** Opening Quoted passage block **

Stock-Based Compensation

 

We have granted stock options to employees, directors, and consultants. The fair value of each option award is estimated on the date of grant using the Black-Scholes option-pricing model. The Black-Scholes model considers volatility in the price of our stock, the risk-free interest rate, the estimated life of the option, the closing market price of our stock and the exercise price. For purposes of the calculation, we assumed that no dividends would be paid during the life of the options. We also used the weighted-average vesting period and contractual term of the option as the best estimate of the expected life of a new option, except for the options granted to certain contractors (i.e., 2 to 5 years). The expected stock price volatility was calculated based on the Company’s own volatility. The Company reviews its volatility assumption on an annual basis and has used the Company’s historical volatilities since 2016.

 

The estimates utilized in the Black-Scholes calculation involve inherent uncertainties and the application of management judgment. These estimates are neither predictive nor indicative of the future performance of our stock. As a result, if other assumptions had been used, our recorded share-based compensation expense could have been materially different from that reported. In addition, because some of the performance-based options issued to employees, consultants, and other third-parties vest upon the achievement of certain milestones, the total ultimate expense of share-based compensation is uncertain.

 

Accounting for Income Taxes

 

The Company accounts for income taxes under the asset and liability method in accordance with ASC Topic 740, “Income Taxes”. Under this method, income tax expense / (benefit) is recognized for: (i) taxes payable or refundable for the current year and (ii) deferred tax consequences of temporary differences resulting from matters that have been recognized in an entity’s financial statements or tax returns. Deferred tax assets and liabilities are measured using enacted tax rates expected to apply to taxable income in the years in which those temporary differences are expected to be recovered or settled. The effect on deferred tax assets and liabilities of a change in tax rates is recognized in the results of operations in the period that includes the enactment date. A valuation allowance is provided to reduce the deferred tax assets reported if based on the weight of the available positive and negative evidence, it is more likely than not some portion or all the deferred tax assets will not be realized.

** Closing Quoted passage block **
** Opening Stored data block **

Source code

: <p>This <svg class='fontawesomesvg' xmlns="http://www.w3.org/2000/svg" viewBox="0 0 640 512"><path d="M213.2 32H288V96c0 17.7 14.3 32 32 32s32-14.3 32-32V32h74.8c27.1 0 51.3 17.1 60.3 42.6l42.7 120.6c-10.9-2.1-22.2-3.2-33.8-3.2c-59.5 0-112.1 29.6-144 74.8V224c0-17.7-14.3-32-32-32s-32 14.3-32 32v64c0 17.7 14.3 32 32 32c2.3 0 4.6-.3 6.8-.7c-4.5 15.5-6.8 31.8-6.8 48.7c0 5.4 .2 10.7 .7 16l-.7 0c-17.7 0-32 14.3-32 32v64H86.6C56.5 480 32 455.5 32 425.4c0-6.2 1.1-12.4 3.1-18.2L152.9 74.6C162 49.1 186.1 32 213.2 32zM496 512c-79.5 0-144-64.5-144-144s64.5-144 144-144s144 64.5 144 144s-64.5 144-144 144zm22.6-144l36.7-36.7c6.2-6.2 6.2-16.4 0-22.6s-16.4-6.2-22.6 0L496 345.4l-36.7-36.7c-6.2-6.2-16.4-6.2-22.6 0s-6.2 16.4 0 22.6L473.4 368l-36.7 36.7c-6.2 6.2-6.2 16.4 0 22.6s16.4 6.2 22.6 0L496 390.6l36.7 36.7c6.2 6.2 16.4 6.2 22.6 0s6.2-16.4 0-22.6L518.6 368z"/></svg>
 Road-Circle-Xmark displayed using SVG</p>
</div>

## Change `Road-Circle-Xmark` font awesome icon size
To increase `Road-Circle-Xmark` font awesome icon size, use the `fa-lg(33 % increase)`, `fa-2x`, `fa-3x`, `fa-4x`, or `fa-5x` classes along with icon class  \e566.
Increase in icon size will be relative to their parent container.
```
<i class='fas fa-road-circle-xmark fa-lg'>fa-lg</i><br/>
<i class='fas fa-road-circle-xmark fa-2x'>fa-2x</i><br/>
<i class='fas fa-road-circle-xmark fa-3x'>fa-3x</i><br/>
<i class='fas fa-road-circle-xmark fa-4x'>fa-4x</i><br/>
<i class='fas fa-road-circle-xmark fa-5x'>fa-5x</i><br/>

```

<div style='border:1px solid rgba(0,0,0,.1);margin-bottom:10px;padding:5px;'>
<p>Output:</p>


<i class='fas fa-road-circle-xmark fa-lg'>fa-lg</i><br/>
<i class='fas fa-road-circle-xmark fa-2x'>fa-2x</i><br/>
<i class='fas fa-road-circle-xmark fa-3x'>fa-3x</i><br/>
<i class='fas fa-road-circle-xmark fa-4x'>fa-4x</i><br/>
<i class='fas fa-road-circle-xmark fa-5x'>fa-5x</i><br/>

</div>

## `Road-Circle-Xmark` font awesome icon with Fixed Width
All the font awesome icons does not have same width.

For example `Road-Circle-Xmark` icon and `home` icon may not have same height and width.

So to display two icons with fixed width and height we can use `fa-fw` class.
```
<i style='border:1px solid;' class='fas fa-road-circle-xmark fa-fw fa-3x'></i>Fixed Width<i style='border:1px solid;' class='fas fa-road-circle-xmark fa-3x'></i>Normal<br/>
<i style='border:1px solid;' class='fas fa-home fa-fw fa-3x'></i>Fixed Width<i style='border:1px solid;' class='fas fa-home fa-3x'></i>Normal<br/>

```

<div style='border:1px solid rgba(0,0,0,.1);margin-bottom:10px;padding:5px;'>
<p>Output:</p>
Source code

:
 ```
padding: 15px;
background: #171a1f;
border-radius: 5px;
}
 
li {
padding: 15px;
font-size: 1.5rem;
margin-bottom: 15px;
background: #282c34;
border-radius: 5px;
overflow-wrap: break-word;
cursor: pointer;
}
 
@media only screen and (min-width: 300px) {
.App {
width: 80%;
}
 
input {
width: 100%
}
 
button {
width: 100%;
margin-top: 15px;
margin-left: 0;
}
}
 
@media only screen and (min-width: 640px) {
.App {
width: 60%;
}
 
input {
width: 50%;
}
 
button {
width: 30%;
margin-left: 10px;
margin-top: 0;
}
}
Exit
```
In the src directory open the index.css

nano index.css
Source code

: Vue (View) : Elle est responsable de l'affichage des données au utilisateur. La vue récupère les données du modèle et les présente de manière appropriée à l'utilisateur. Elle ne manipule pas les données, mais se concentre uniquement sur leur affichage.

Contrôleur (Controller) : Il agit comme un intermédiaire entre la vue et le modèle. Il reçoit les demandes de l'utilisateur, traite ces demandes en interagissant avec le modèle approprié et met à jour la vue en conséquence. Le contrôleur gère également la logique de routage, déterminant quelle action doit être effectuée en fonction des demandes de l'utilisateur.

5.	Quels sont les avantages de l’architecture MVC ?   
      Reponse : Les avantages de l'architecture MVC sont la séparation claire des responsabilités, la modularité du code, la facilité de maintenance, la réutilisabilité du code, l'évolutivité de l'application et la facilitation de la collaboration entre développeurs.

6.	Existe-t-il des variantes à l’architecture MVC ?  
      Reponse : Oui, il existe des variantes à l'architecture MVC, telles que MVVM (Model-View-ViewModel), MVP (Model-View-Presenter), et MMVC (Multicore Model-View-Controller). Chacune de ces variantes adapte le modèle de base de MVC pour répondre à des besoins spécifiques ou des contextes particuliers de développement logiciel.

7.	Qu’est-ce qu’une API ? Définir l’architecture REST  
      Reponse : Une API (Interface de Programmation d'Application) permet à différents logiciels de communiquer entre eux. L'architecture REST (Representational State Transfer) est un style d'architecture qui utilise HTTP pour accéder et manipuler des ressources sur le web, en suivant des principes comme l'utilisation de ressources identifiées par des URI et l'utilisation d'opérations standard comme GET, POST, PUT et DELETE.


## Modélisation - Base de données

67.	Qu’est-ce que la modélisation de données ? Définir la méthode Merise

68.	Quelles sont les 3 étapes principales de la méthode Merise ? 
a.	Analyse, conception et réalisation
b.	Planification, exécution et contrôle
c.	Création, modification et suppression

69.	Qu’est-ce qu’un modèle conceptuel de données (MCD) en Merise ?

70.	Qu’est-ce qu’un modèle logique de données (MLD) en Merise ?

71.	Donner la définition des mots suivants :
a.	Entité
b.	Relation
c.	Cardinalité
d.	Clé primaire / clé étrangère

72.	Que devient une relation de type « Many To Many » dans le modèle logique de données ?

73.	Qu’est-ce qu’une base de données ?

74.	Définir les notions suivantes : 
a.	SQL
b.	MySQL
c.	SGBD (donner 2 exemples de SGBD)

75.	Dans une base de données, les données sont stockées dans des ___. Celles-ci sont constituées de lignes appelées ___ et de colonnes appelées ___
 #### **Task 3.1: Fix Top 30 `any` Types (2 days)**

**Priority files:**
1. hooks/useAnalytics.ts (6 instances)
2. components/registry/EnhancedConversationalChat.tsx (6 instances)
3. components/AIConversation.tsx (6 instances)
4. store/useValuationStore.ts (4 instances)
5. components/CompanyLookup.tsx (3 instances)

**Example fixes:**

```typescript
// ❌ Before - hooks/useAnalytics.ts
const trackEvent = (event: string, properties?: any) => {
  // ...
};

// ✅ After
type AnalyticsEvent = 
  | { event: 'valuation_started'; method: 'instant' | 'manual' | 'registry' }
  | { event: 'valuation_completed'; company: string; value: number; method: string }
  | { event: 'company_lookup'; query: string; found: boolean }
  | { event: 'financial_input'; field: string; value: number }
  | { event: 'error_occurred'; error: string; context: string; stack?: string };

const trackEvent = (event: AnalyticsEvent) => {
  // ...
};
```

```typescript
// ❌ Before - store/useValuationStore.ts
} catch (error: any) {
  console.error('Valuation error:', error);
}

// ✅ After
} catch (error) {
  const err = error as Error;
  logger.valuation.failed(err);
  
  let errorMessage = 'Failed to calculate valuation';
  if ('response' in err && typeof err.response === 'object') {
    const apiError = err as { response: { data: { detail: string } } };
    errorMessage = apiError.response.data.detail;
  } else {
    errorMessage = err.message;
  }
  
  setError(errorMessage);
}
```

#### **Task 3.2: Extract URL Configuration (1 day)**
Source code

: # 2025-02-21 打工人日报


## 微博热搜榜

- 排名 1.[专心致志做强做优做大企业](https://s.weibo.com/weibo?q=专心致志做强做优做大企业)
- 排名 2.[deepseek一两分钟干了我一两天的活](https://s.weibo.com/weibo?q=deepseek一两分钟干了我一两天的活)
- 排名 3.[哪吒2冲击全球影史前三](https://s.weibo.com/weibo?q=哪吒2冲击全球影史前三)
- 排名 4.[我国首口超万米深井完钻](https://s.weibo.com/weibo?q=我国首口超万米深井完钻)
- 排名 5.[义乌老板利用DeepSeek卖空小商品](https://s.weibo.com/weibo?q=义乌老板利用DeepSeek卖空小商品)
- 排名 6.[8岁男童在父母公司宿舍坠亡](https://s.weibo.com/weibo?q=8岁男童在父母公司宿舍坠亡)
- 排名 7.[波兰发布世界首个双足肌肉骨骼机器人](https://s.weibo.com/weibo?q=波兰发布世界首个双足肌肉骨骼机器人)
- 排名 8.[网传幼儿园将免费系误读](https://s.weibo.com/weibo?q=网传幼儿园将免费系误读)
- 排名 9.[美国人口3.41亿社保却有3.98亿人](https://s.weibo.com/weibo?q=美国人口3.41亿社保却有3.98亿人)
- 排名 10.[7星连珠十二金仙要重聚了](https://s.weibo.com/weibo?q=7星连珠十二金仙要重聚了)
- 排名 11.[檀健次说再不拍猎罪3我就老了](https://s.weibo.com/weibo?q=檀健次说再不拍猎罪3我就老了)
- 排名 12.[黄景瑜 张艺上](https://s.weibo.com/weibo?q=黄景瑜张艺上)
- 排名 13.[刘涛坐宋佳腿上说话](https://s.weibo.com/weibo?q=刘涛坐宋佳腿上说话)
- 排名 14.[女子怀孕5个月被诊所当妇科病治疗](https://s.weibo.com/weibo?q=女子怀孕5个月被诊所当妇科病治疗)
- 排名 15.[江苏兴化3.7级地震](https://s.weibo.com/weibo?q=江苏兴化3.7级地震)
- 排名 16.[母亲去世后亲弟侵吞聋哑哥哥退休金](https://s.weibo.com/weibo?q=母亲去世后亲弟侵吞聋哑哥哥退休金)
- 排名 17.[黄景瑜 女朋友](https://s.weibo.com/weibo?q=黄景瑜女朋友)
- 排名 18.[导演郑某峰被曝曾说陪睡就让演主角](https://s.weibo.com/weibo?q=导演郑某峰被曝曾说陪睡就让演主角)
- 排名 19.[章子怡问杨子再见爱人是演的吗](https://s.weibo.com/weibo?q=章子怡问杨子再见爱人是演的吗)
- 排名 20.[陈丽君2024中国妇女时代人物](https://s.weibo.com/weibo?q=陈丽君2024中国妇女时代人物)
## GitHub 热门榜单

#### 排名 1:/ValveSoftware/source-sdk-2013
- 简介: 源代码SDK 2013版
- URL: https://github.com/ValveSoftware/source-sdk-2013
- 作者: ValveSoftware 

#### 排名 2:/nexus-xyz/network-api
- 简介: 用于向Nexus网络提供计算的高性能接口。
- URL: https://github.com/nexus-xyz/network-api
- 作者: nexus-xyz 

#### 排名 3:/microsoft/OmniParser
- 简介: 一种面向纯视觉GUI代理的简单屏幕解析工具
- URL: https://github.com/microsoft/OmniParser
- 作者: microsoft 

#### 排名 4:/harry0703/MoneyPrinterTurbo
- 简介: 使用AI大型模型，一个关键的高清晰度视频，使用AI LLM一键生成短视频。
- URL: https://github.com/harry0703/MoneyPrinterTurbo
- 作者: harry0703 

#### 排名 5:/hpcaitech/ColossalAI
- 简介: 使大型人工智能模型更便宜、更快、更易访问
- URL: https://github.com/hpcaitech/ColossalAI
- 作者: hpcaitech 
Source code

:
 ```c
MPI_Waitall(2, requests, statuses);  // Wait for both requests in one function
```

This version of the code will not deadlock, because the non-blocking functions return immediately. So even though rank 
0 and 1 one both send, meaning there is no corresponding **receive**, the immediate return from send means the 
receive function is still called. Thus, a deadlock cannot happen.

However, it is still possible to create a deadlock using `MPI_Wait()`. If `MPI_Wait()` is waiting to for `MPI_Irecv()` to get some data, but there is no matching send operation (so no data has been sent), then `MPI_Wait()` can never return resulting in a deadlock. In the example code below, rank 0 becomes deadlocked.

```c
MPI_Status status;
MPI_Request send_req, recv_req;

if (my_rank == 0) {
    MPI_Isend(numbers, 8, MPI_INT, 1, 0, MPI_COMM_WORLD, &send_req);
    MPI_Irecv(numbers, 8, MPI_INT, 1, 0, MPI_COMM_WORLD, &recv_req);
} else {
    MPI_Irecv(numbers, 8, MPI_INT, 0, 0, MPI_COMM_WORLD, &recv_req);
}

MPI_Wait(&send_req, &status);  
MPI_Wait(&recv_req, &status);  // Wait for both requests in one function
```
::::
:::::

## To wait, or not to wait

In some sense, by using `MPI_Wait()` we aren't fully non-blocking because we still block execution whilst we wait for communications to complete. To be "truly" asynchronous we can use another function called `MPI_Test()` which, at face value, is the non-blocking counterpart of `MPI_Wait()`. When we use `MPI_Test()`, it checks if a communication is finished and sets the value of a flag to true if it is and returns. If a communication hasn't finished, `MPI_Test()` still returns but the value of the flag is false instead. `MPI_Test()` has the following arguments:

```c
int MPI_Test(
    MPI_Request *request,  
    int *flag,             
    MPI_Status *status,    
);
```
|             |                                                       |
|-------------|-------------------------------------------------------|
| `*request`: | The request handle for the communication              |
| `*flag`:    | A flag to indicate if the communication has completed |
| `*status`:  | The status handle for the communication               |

** Closing Stored data block **

- _Task prompt_:
Could you write the next part of the accounting-policy passage on stock compensation and income taxes, picking up right after its last sentence?

- _Expected output_:
28

 

 

In determining taxable income for the Company’s consolidated financial statements, we are required to estimate income taxes in each of the jurisdictions in which we operate. This process requires the Company to make certain estimates of our actual current tax exposure and assessment of temporary differences between the tax and financial statement recognition of revenue and expense. In evaluating the Company’s ability to recover its deferred tax assets, the Company must consider all available positive and negative evidence including its past operating results, the existence of cumulative losses in the most recent years and its forecast of future taxable income. Significant management judgment is required in determining our provision for income taxes, deferred tax assets and liabilities and any valuation allowance recorded against our net deferred tax assets.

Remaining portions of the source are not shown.